Ne olacağını zannnediyordun.
............................
60 lı yıllar.
İsmet İnönü’nün Başbakanlık dönemleri.
İstanbul üniversitesinin önemli hocalarından birinin oda kapısı çalınır. Hocanın, hemşerisi oldukları bilinen Sakaryalı üç beş üniversite öğrencisi, hocaya utana sıkıla bir problemlerinin olduğunu söylerler.
Öğrenciler, hocam biliyorsunuz bu sene bizim son senemiz mezun oluyoruz diyerek dertlerini anlatırlar. İstekleri öyle büyük bir şey değildir fakat kendisinin ve üniversite yönetiminin çözebileceği bir şey de değildir.

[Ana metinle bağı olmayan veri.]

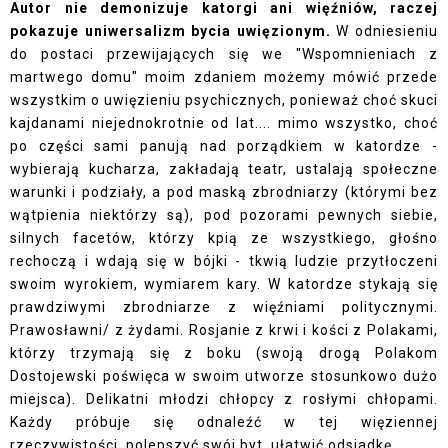
Autor nie demonizuje katorgi ani więźniów, raczej
pokazuje uniwersalizm bycia uwięzionym.
W odniesieniu
do postaci przewijających się we "Wspomnieniach z
martwego domu" moim zdaniem możemy mówić przede
wszystkim o uwięzieniu psychicznych, ponieważ choć skuci
kajdanami niejednokrotnie od lat.... mimo wszystko, choć
po części sami panują nad porządkiem w katordze -
wybierają kucharza, zakładają teatr, ustalają społeczne
warunki i podziały, a pod maską zbrodniarzy (którymi bez
wątpienia niektórzy są), pod pozorami pewnych siebie,
silnych facetów, którzy kpią ze wszystkiego, głośno
rechoczą i wdają się w bójki - tkwią ludzie przytłoczeni
swoim wyrokiem, wymiarem kary. W katordze stykają się
prawdziwymi zbrodniarze z więźniami politycznymi.
Prawosławni/ z żydami. Rosjanie z krwi i kości z Polakami,
którzy trzymają się z boku (swoją drogą Polakom
Dostojewski poświęca w swoim utworze stosunkowo dużo
miejsca). Delikatni młodzi chłopcy z rosłymi chłopami.
Każdy próbuje się odnaleźć w tej więziennej
rzeczywistości, polepszyć swój byt, ułatwić odsiadkę.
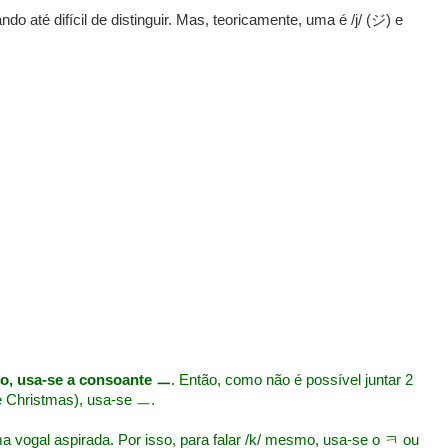
ndo até difícil de distinguir. Mas, teoricamente, uma é /j/ (ジ) e
do, usa-se a consoante ㅡ
. Então, como não é possível juntar 2
e Christmas), usa-se ㅡ.
vogal aspirada. Por isso, para falar /k/ mesmo, usa-se o ㅋ ou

Hoca, çocuklar konuyu anladım, gelecek hafta Ankara’ya gideceğim, Başbakanlığa gidip sizin adınıza Paşa ile görüşeceğim der.
Hoca, Başbakan İsmet İnönü tarafından iyi tanınmaktadır, mesleğindeki başarılarından dolayı takdir edilmektedir.

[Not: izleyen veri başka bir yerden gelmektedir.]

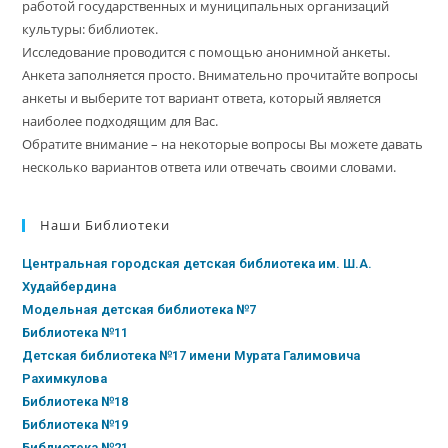
работой государственных и муниципальных организаций
культуры: библиотек.
Исследование проводится с помощью анонимной анкеты.
Анкета заполняется просто. Внимательно прочитайте вопросы
анкеты и выберите тот вариант ответа, который является
наиболее подходящим для Вас.
Обратите внимание – на некоторые вопросы Вы можете давать
несколько вариантов ответа или отвечать своими словами.
Наши Библиотеки
Центральная городская детская библиотека им. Ш.А.
Худайбердина
Модельная детская библиотека №7
Библиотека №11
Детская библиотека №17 имени Мурата Галимовича
Рахимкулова
Библиотека №18
Библиотека №19
Библиотека №21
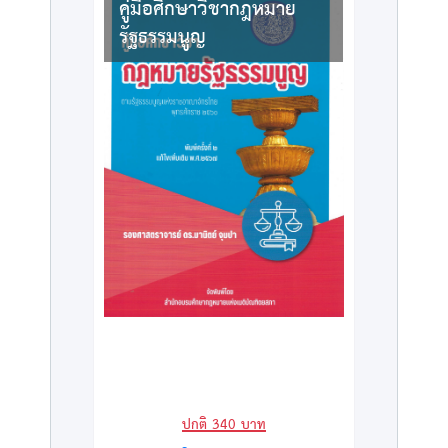
คู่มือศึกษาวิชากฎหมาย
รัฐธรรมนูญ
ปกติ
340
บาท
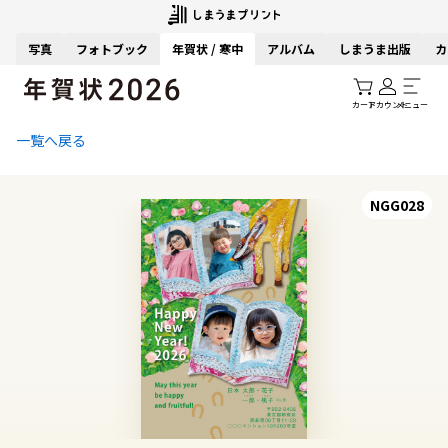
写真
フォトブック
年賀状 / 寒中
アルバム
しまうま出版
カ
カート
アカウント
メニュー
一覧へ戻る
NGG028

Hâl hatır faslından sonra, Paşa, hocam nedir sebebi ziyaretiniz diye sorar.
Hoca;
Karşısındaki kişinin Savaş meydanlarında yetmiş iki milletten insanı bir arada tutarak özgürlük ve bağımsızlık için yedi düvele meydanları dar eden,
Cumhuriyeti kuranlardan, ülkenin İkinci Cumhurbaşkanının olduğunu bir an unutup, kuracağı bir cümle ile yaşamının en büyük dersini alacağını hesap edememiş olmalı ki,
Paşam bizim Sakaryalı son sınıf öğrencilerimiz… diyerek sözlerine yeni başlamışken
Başbakan İsmet Paşa’nın gök gürültüsü gibi patlayan sesiyle irkilir.
Neee... Hoca hocaaa bu ülkede bizim olmayan öğrencilerde mi var, çık dışarııı.
.......................
Aslında antiemperyalist mücadelede, ülkemizin çok fazla bir şeye ihtiyacı yoktur.
102 yıl öncesine dönüp, Cumhuriyet’in kuruluş ilkelerine sarılmak yeter de artar bile.